Applying these rules of construction to the terms of subdivision (b) of section 54952.2, we find that the sending of e-mails would be the “use of . . . technological devices.” The statutory prohibition applies to such use “by a majority of the members of the legislative body.” Anything less than a majority is not covered by the statute. (See Roberts v. City of Palmdale, supra, 5 Cal.4th at pp. 375-377; Frazer v. Dixon Unified School Dist., supra, 18 Cal.App.4th at p. 797.) Here, we are given that a majority of the board members are sending e-mails to each other.

As for the requirement that the e-mails be employed “to develop a collective concurrence as to action to be taken on an item,” we note that such activity would include any exchange of facts (see Roberts v. City of Palmdale, supra, 5 Cal.4th at pp. 375-376; Frazer v. Dixon Unified School Dist., supra, 18 Cal.App.4th at p. 796) or, as we have previously explained in our pamphlet on the Brown Act, substantive discussions “which advance or clarify a member’s understanding of an issue, or facilitate an agreement or compromise amongst members, or advance the ultimate resolution of an issue” (Cal. Dept. of Justice, The Brown Act, Open Meetings For Local Legislative Bodies (1994), p. 12) regarding an agenda item.
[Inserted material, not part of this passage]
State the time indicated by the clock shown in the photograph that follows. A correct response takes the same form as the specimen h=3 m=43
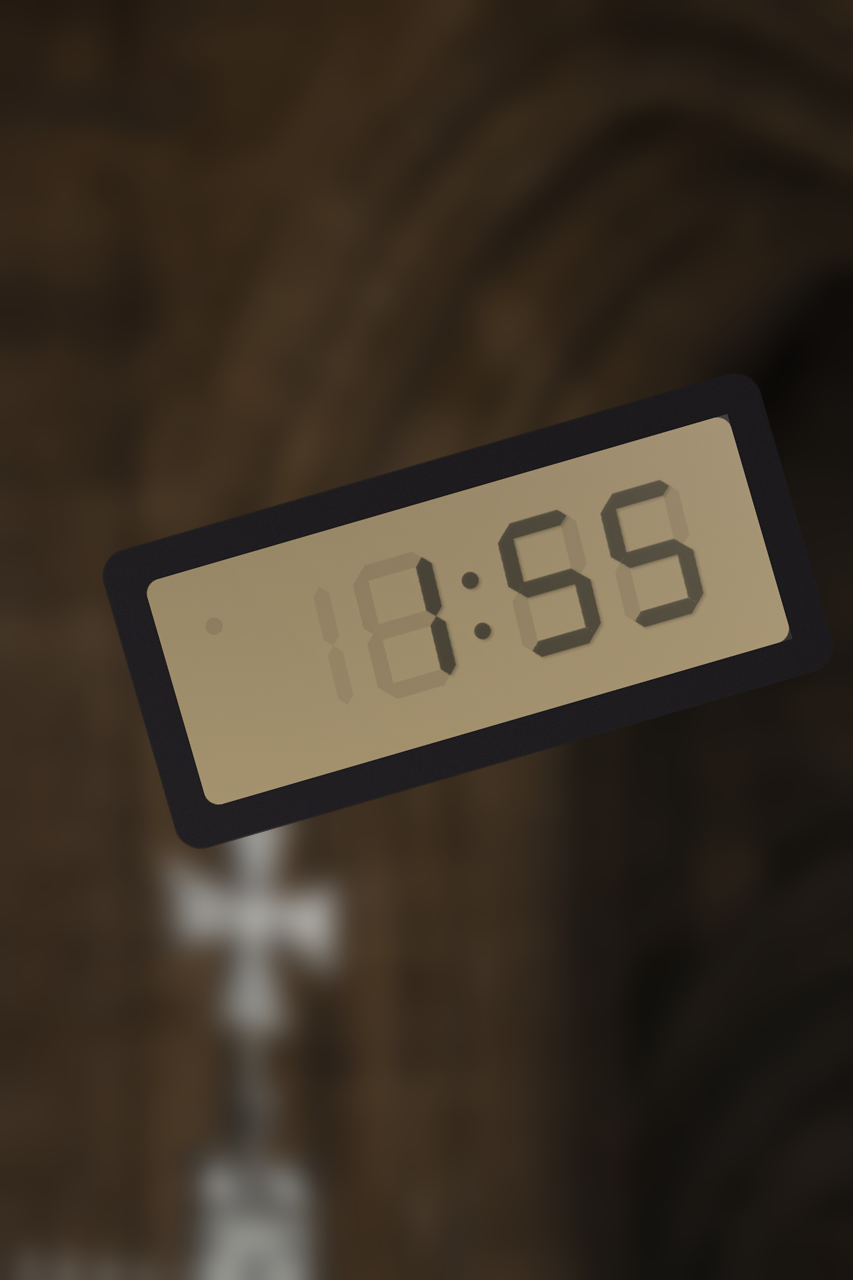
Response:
h=1 m=55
We find no distinction between e-mails and other forms of communication such as leaving telephone messages or sending letters or memorandums. If e-mails are employed to develop a collective concurrence by a majority of board members on an agenda item, they are subject to the prohibition of section 54952.2, subdivision (b). Application of the statute in such circumstances furthers the “broad policy of the act to ensure that local governing bodies deliberate in public.” (Roberts v. City of Palmdale, supra, 5 Cal.4th at p. 373; see Frazer v. Dixon Unified School Dist., supra, 18 Cal.App.4th at pp. 794-795; Stockton Newspapers, Inc. v. Redevelopment Agency, supra, 171 Cal.App.3d at p. 100; Sacramento Newspaper Guild v. Sacramento County Board of Suprs., supra, 263 Cal.App.3d at p. 45).
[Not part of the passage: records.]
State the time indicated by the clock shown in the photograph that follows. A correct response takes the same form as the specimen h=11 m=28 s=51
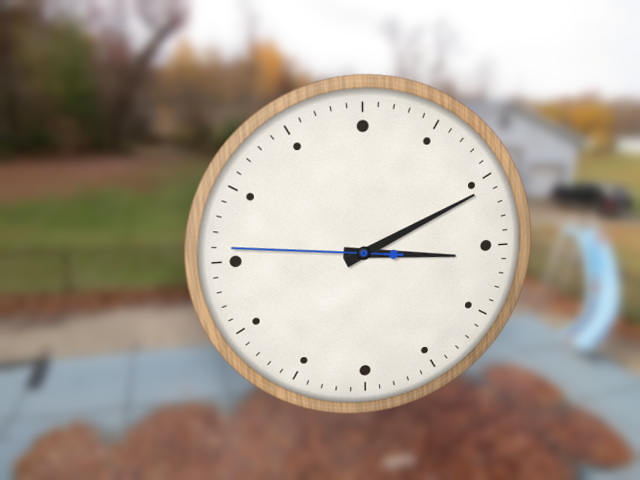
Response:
h=3 m=10 s=46
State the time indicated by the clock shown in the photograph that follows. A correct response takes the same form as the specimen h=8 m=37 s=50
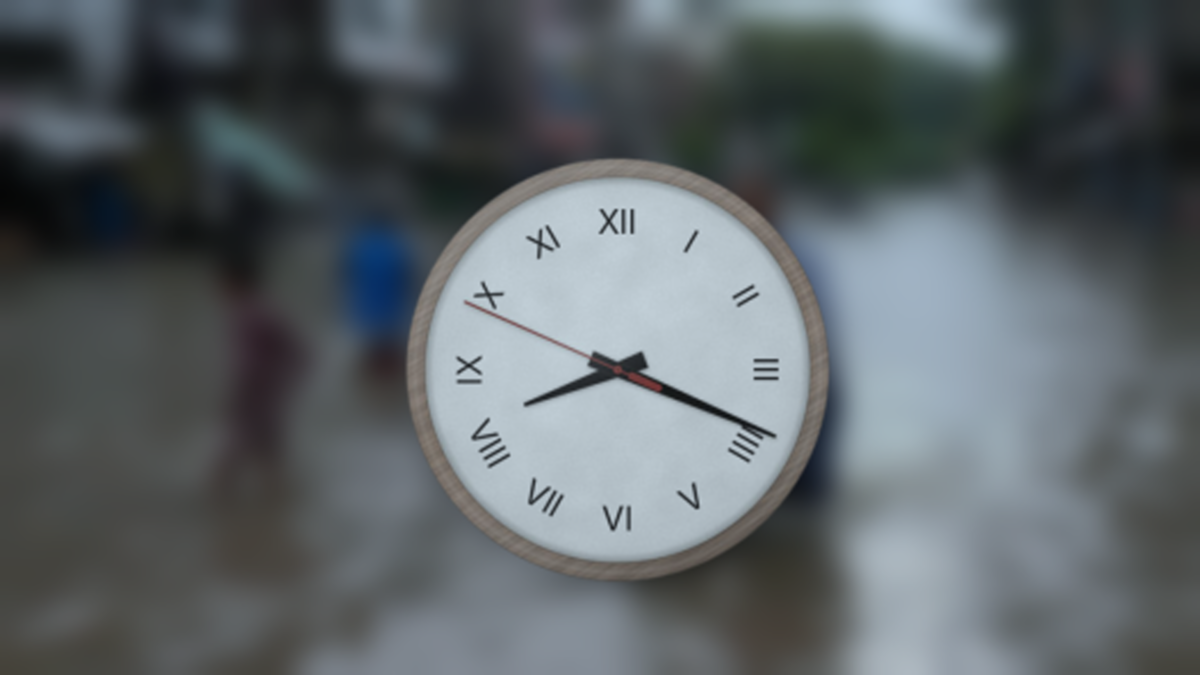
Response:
h=8 m=18 s=49
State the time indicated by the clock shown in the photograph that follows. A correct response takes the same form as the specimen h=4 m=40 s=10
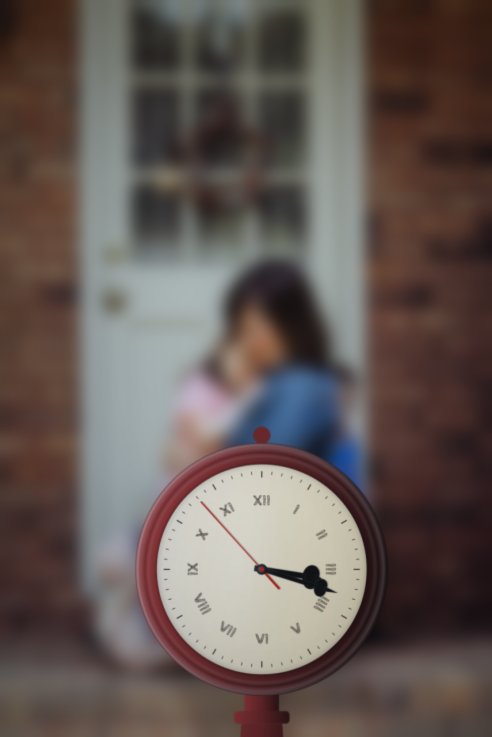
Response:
h=3 m=17 s=53
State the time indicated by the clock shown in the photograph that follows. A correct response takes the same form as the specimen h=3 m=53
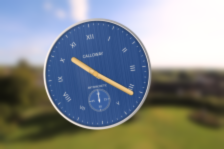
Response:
h=10 m=21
We recognize that the three conditions of (1) concurrently sending copies of the e-mails to the secretary and chairperson of the agency, (2) concurrently posting the e-mails on the agency’s Internet website, and (3) reporting the contents of the e-mails at the agency’s next public meeting would allow the deliberations to be conducted “in public” to some extent. Nevertheless, the deliberations would not be conducted as contemplated by the Brown Act. Members of the public who do not have Internet access would be unable to monitor the deliberations as they occur. All debate concerning an agenda item could well be over before members of the public could be given an opportunity to participate in the decision-making process. (See Frazer v. Dixon Unified School Dist., supra, 18 Cal.App.4th at p. 794; Cal. Dept. of Justice, The Brown Act, Open Meetings For Local Legislative Bodies, supra, p. 12.) Subdivision (b) of section 54952.2 is straightforward and unambiguous. The proposed conditions satisfy neither the specific language nor all the critical purposes of the statute.
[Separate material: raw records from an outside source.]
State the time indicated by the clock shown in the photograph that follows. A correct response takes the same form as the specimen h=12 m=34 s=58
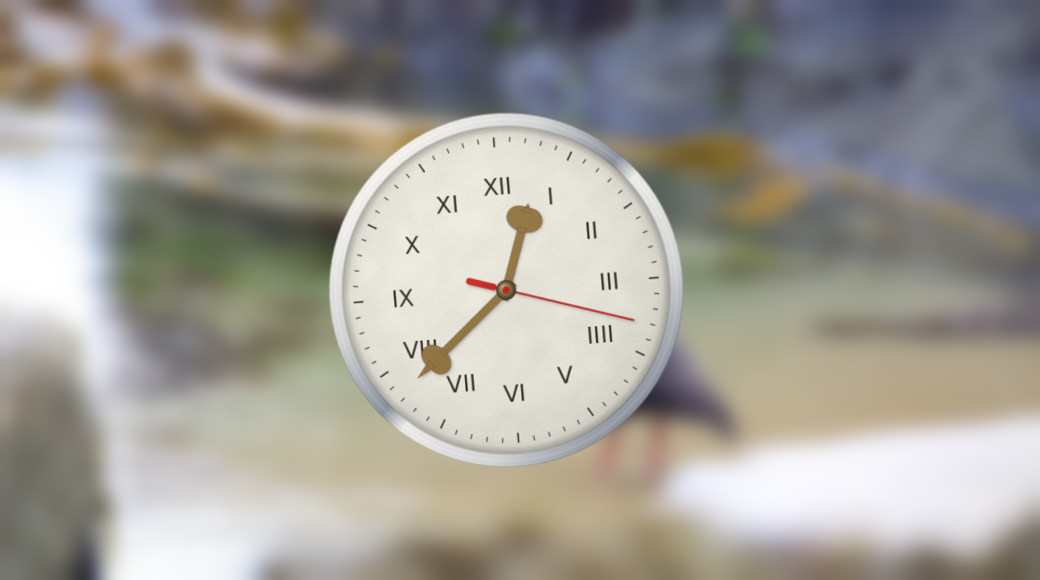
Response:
h=12 m=38 s=18
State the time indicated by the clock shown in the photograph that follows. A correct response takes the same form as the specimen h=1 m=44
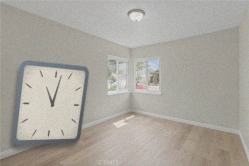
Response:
h=11 m=2
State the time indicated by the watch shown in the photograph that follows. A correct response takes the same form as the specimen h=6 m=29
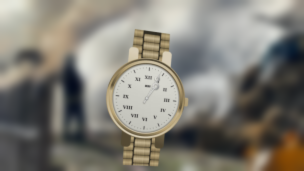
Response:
h=1 m=4
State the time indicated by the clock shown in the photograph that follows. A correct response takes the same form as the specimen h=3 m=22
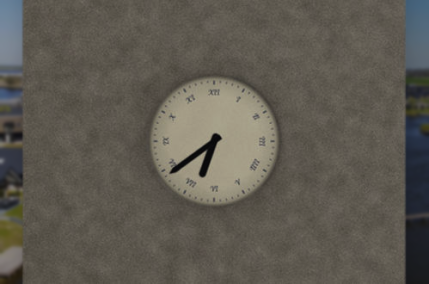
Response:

We thus conclude that a majority of the board members of a local public agency may not e-mail each other to develop a collective concurrence as to action to be taken by the board without violating the Brown Act even if the e-mails are also sent to the secretary and chairperson of the agency, the e-mails are posted on the agency’s Internet website, and a printed version of each e-mail is reported at the next public meeting of the board.

[fn1] All references hereafter to the Government Code are by section number only.